Le 15 mai 2006, la Cour d’Appel d’Orléans examine le jugement de première instance concernant les fauchages de Gréneville et Neuville. Un second appel a été émis, concernant les 44 comparants volontaires déboutés le 17 avril 2005 et qui veulent toujours comparaître.
Le Président souhaite disjoindre les deux affaires. Les deux parties en sont d’accord, ainsi que le Ministère Public. L’affaire des comparants volontaires est examinée en premier.
Les 4 avocats de la défense, Maîtres Etelin, Comte, Roux et Susini, représentent les 36 comparants volontaires qui, un an après avoir été déboutés, réclament encore de comparaître devant la Justice. Le Président procède à l’appel des 44 noms. Une dizaine de comparants volontaires sont présents à l’audience dans le public. L’Avocate générale sollicite une suspension d’audience qui lui est accordée.
L’avocat de Monsanto, Maître Lebreton, s’en remet à la sagesse de la Cour. L’Avocate Générale reprend, en le simplifiant, le raisonnement du Procureur lors de l’audience du 13 avril 2005 (voir procès des Faucheurs du 13 avril 2005 ). Elle explique que les articles 388 et 389 du Code pénal cités par la défense ne s’appliquent pas. Le Tribunal ne peut statuer que sur les prévenus cités par le Ministère Public, et ceux qui "prétendent" avoir été coauteurs des faits de Gréneville n’ont pas été cités. Le Tribunal ne peut procéder à une autosaisine, ce serait contraire au principe de séparation entre l’autorité de poursuite et l’autorité de jugement, entre le Ministère public et le Siège. En conséquence, L’Avocate générale demande le rejet de l’appel.

— EXTRAITS DE DONNÉES —

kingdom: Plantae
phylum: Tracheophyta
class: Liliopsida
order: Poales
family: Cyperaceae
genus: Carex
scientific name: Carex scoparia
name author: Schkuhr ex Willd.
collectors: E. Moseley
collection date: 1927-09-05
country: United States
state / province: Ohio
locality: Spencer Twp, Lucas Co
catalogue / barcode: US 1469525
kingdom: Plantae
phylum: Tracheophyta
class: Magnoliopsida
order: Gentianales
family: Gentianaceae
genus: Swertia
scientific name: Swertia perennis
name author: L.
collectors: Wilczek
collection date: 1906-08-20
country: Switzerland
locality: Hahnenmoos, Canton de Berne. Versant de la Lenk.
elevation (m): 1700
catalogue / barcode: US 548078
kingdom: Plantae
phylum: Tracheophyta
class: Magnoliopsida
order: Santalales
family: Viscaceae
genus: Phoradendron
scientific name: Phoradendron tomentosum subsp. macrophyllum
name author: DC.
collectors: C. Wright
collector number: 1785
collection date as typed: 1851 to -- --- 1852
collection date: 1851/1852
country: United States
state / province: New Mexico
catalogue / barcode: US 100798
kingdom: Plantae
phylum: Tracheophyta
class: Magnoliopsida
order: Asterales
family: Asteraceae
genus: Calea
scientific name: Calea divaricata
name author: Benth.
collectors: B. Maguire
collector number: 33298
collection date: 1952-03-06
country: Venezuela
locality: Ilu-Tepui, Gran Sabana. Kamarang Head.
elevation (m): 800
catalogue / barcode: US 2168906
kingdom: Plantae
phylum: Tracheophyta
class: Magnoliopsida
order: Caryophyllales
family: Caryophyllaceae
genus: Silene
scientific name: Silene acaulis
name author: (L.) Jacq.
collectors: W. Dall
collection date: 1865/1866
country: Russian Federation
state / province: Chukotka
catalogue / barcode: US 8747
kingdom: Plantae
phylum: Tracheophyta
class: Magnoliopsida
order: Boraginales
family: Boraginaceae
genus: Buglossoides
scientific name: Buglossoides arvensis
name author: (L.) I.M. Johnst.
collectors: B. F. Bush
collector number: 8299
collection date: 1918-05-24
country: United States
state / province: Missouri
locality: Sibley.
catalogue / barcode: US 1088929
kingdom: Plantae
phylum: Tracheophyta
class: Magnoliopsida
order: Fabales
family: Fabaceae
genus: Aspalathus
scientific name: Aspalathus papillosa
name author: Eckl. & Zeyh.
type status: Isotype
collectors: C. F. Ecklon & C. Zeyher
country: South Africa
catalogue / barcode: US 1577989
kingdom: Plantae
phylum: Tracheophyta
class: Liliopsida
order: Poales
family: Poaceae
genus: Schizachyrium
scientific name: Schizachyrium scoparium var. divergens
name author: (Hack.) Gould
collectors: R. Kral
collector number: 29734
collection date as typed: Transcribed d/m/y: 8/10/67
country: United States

— SÉRIE D'EXERCICES —
1. Répondez aux questions suivantes sur le compte rendu de l'audience d'Orléans :
(a) À quelle date la Cour d'Appel d'Orléans examine-t-elle le jugement de première instance ?
(b) Quelle affaire est examinée en premier ?
(c) Qui est l'avocat de Monsanto ?
2. Rédigez la suite du compte rendu de l'audience d'Orléans à partir de sa dernière phrase.

— RÉSULTATS —
1.
(a) Le 15 mai 2006.
(b) L'affaire des comparants volontaires.
(c) Maître Lebreton.

2.
Une difficulté de forme apparaît. Le Président s’inquiète de la validité de l’appel des comparants volontaires. Peut-on intervenir devant la Cour d’appel sur appel de tiers ? Personne ne semble avoir un avis fondé. D’autre part, les avocats de la défense ont en charge 42 comparants volontaires (dont 32 mandats écrits). Le Président, lui, a 44 noms. Qui sont les deux comparants inconnus des avocats ? Une plaisante ambiance d’improvisation s’installe pour un instant, rendant la Justice moins formelle, moins guindée, plus humaine... L’Avocate générale propose de statuer sur le fond avant de s’intéresser éventuellement à la forme... La Cour et la défense se rangent à cet avis.
Marie-Christine Ételin attaque le pouvoir du Parquet en France. C’est un pouvoir qui ne lui est pas conféré par la Loi mais qu’il s’attribue lui-même. Pour le moment, les Cours lui reconnaissent ce pouvoir. Mais, ça ne va pas durer, la Cour européenne, dès qu’elle sera saisie, va demander à l’État français de réduire les pouvoirs du Parquet. Il est logique que l’affaire de fauchage d’OGM révèle ce problème. Le Parquet a choisi de poursuivre un fait. Le Tribunal est saisi de ce fait. Ce fait a été commis en réunion. Est-il logique que le Parquet puisse disposer des suites de son choix en poursuivant et ne poursuivant pas qui il veut sur un mode discrétionnaire et sans explication ? À l’évidence, non. L’aspect discriminatoire des poursuites viole l’équité du procès et heurte la Convention européenne des Droits de l’homme.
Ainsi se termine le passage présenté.